Indonesia and the Papuan problem


Indonesia has had a long and difficult history with many of the ethnic groups amongst what is a diverse population covering a vast area of land, with the remote locations of these ethnic groups only adding to the challenges presented. The two most publicized have been the rebel group in Aceh province in northern Sumatra and the East Timor crisis in the late 1990’s. However, the new and potentially more devastating crisis is developing in the province of Papuan problems, and the Indonesian government may find itself facing familiar problems, as well as venturing into uncharted territory.

Indonesia has been in control of Papua, the largest and richest province in minerals and biodiversity and has faced almost constant opposition from the native, ethnic Papuan community, although, unlike other situations (notably East Timor), has international recognition of its legitimacy in the area. The native ethnic Papuans, made up of numerous smaller groups, are a mixture of traditional tribal religions and Christianity, mainly Catholicism and believe that Papua is owed self-determination and independence from the rest of Indonesia. In recent years, many immigrants from other parts of Indonesia have been encouraged to move to Papua to help develop the economy and provide labor for some of the mining and timbering processes that are helping to fuel the Indonesian boom. With many of these immigrants being ethnically Indonesian and Muslim, tensions have arisen between the two groups, with protests and strikes around the mining companies and in the major cities being common. There are unconfirmed reports of many protestors, Papuan locals, being killed.

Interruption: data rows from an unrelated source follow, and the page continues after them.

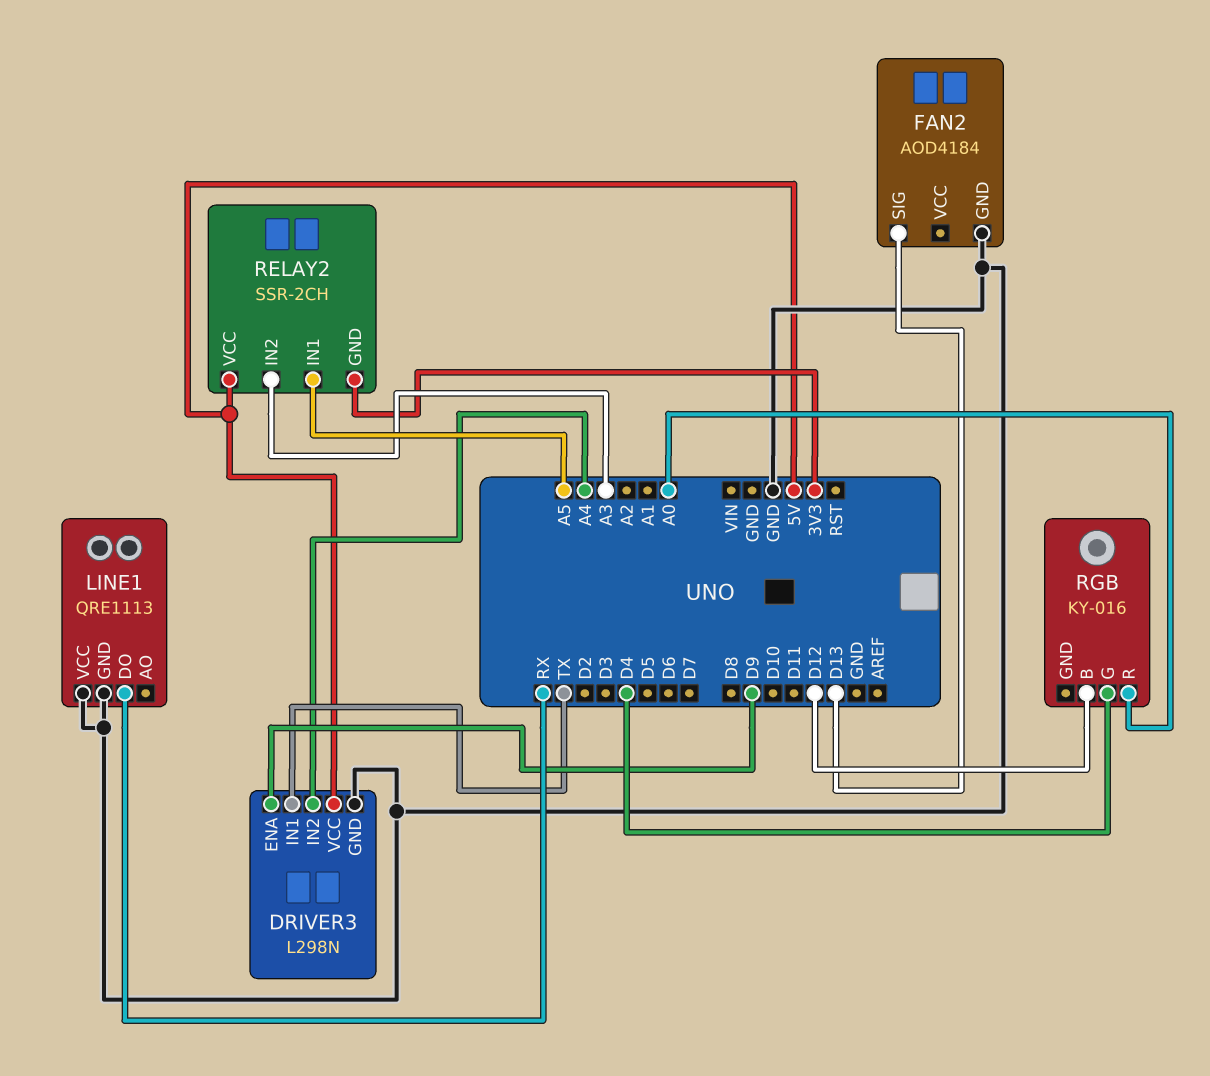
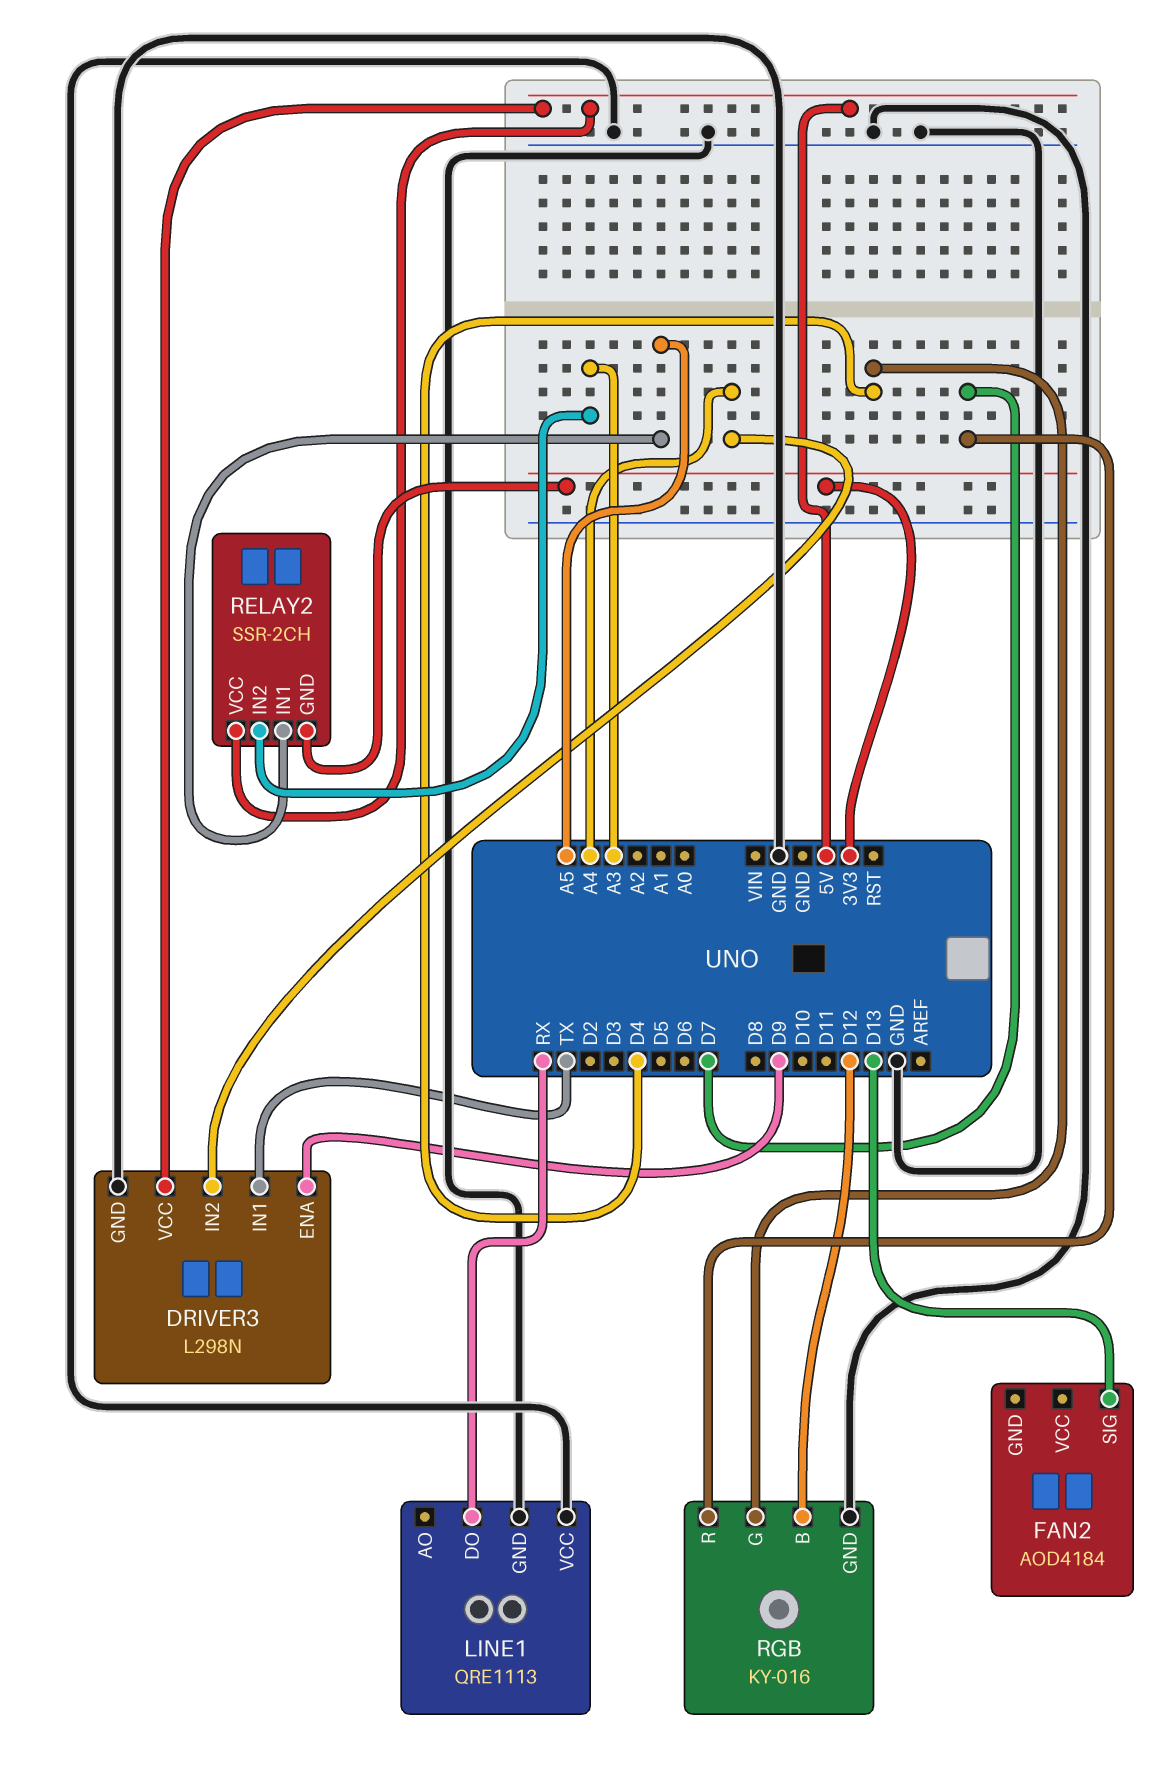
FAN2 pin GND: GND -> none
RGB pin GND: none -> GND
RGB pin R: A0 -> D7

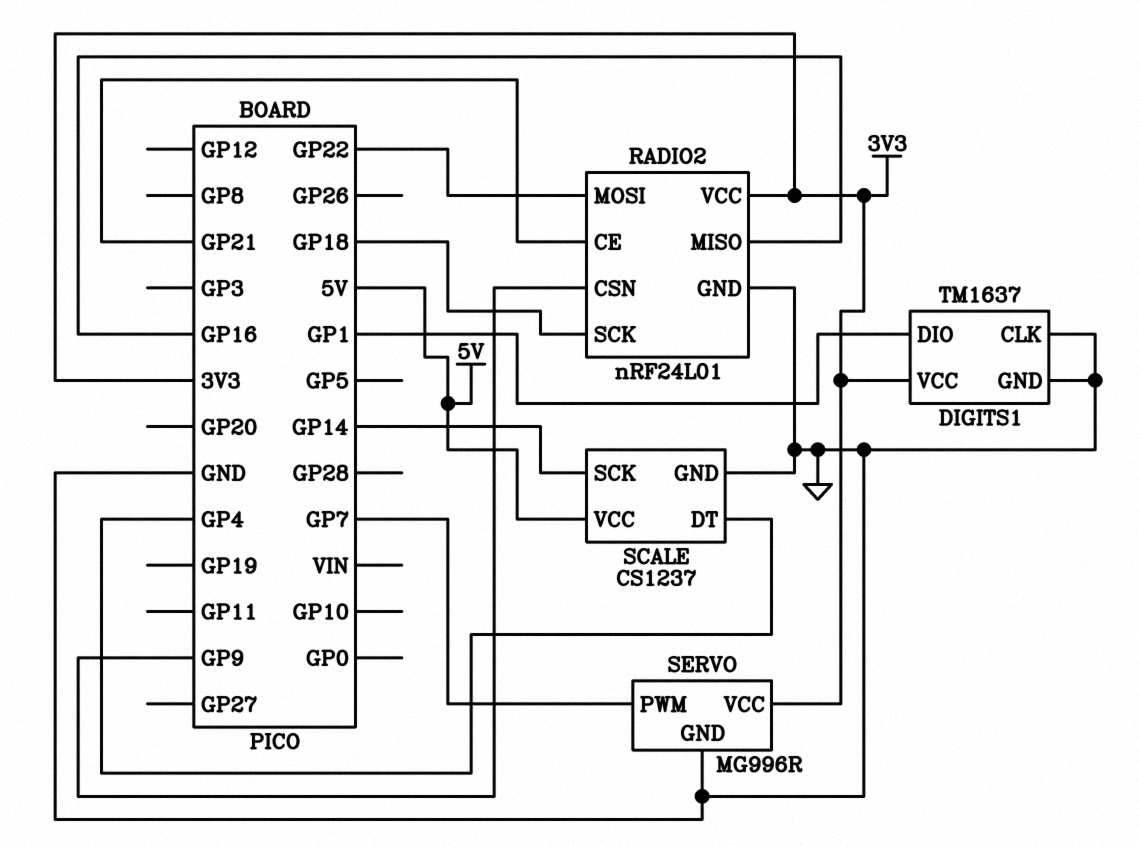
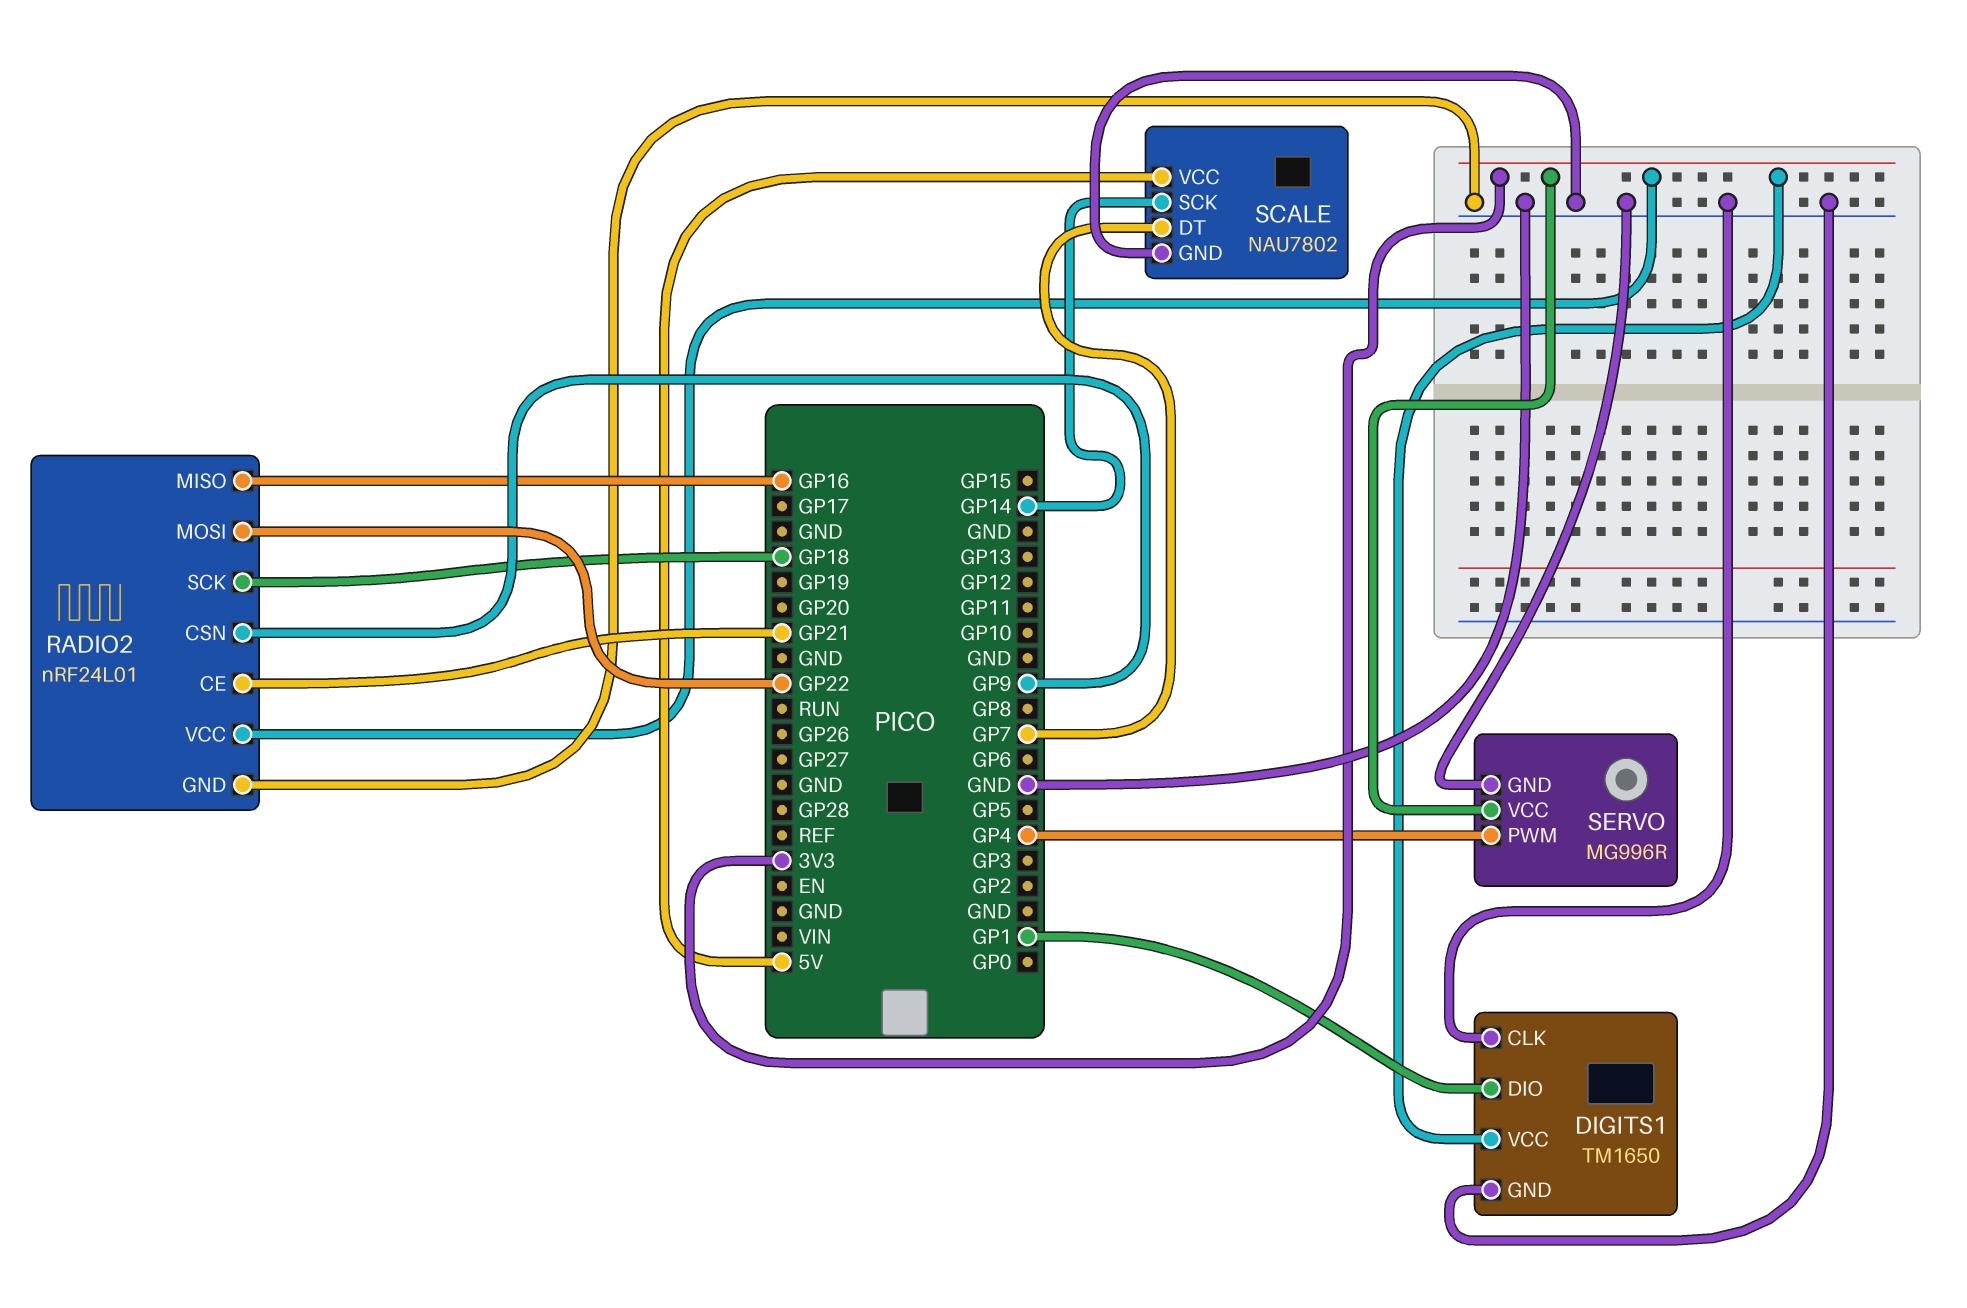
DIGITS1: TM1637 -> TM1650
SCALE: CS1237 -> NAU7802
SCALE pin DT: GP4 -> GP7
SERVO pin PWM: GP7 -> GP4

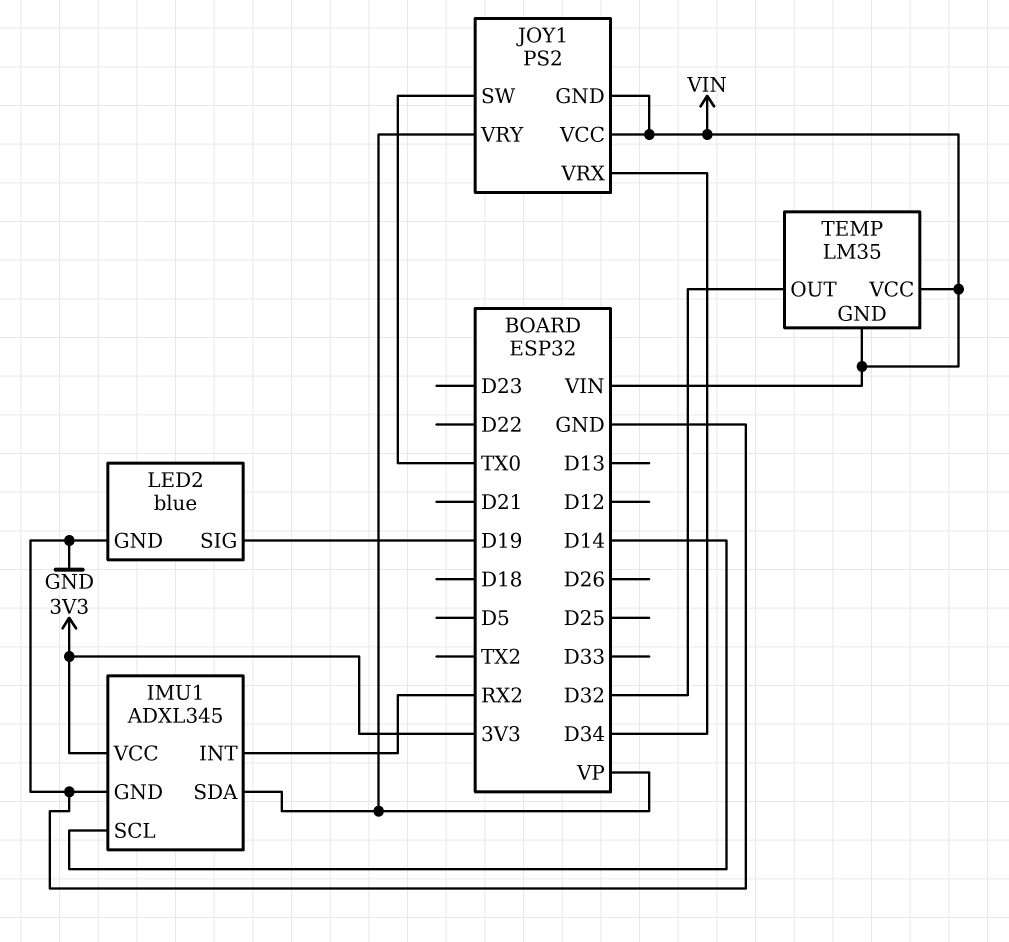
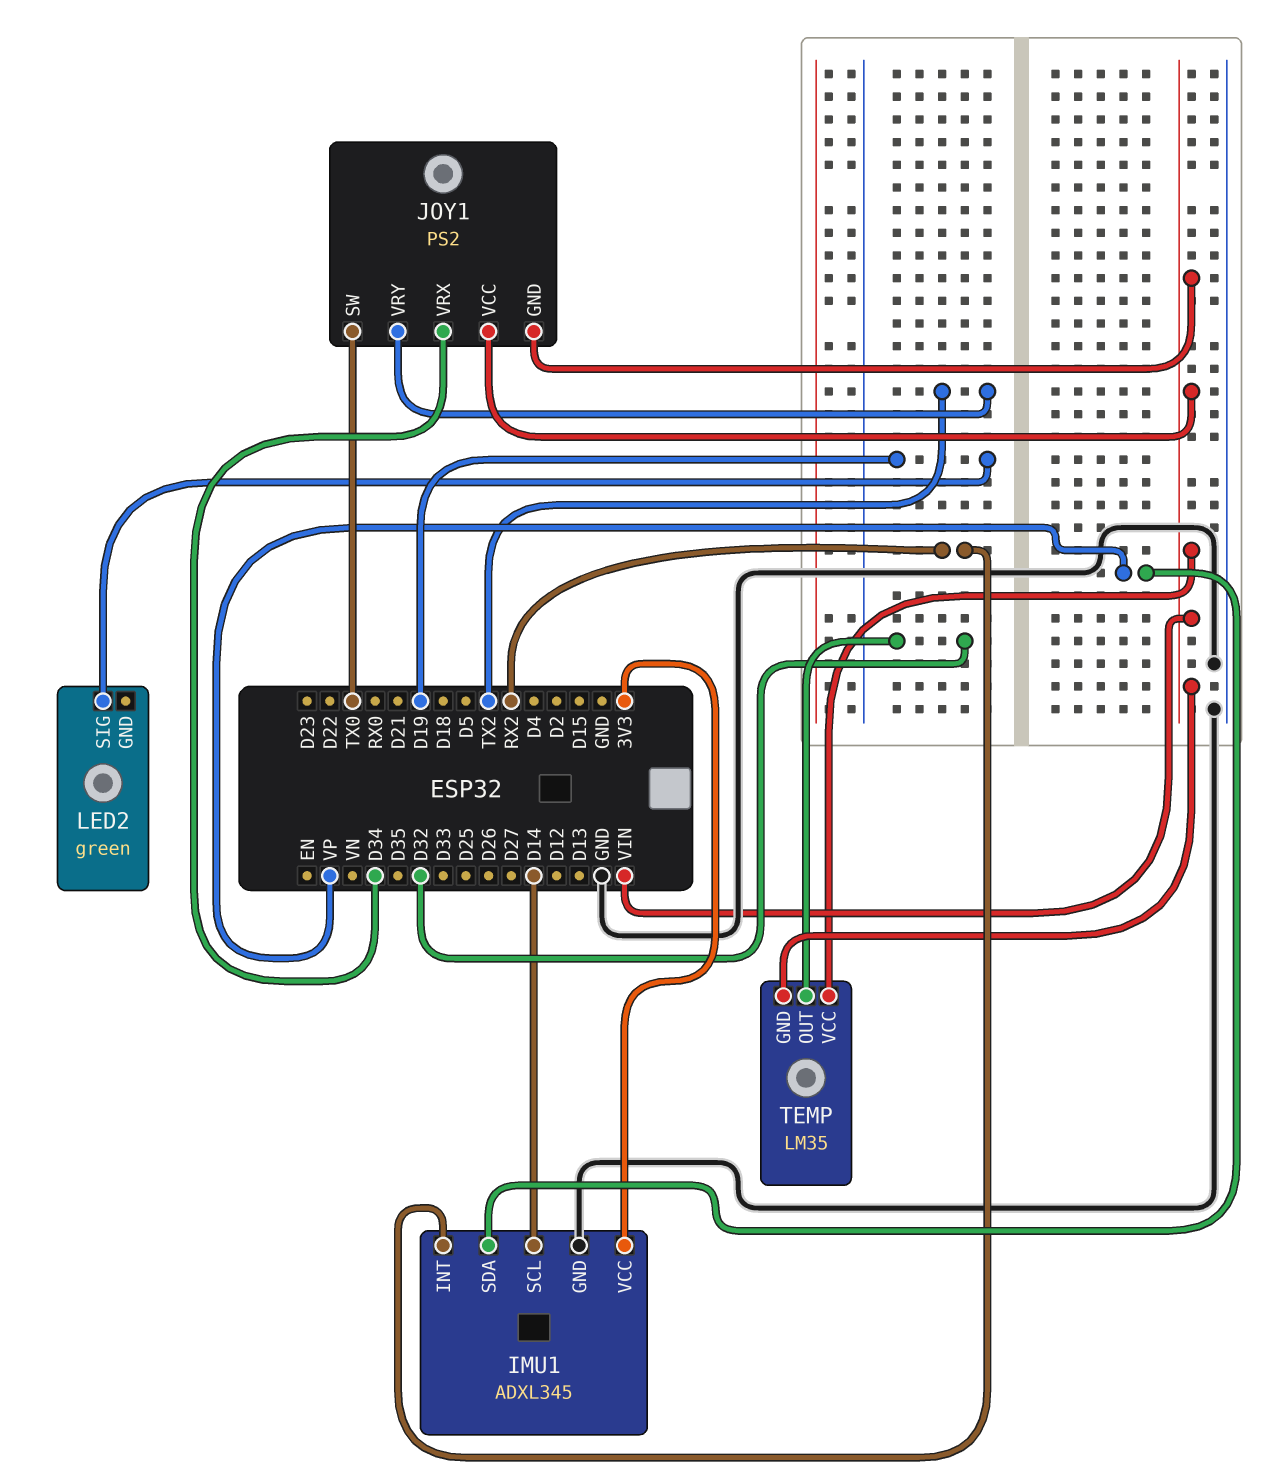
JOY1 pin VRY: VP -> TX2
LED2: blue -> green
LED2 pin GND: GND -> none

There was hope that the grievances of the locals would have been eased somewhat during the process of decentralization that the new democratic Indonesian government undertook in 1999, with Special Autonomous Status being granted in 2002, and the Papuan’s Peoples Council, a council of elders to represent traditional tribal customs, being established in 2005. However, this has had limited success. A report by Brussels based International Crisis Groups has reported that the many of the local citizens feel that the autonomy is largely ineffective, and that the local law is being trumped by national law too often for it to have any real impact and leaves questions of how much devolution has really been granted. The report warns of the increasingly likelihood of radicalization of the opposition movement unless the central government in Jakarta begins to take this issue more seriously. The US has also begun to take an interest in this area of conflict, with Deputy Secretary of State Joseph Yun recently saying “if the 2001 Special Autonomy Law can be fully implemented, we believe that a lot of frustration currently felt by Papuans would decrease” although stopping from going as far as saying that it would completely resolve the situation.

A more holistic approach concerning the structural security of the region should also be included in the government’s plans to reduce tensions in the area. With Papua consistently finishing bottom of the table according Badan Pusat Statistik (Indonesia’s Bureau of Statistics) for Human Development Index, as well as a literacy rate 23% lower than that of Java and the highest HIV/AIDS rate in Indonesia, it is clear that the problem of the relative disparity of wealth and resources is also a contributing factor. For many Papuans, the central government and the ethnically Indonesian immigrants it encourages appear to be a threat to their culture and way of life, exploiting the natural resources of their island, without contributing much in return.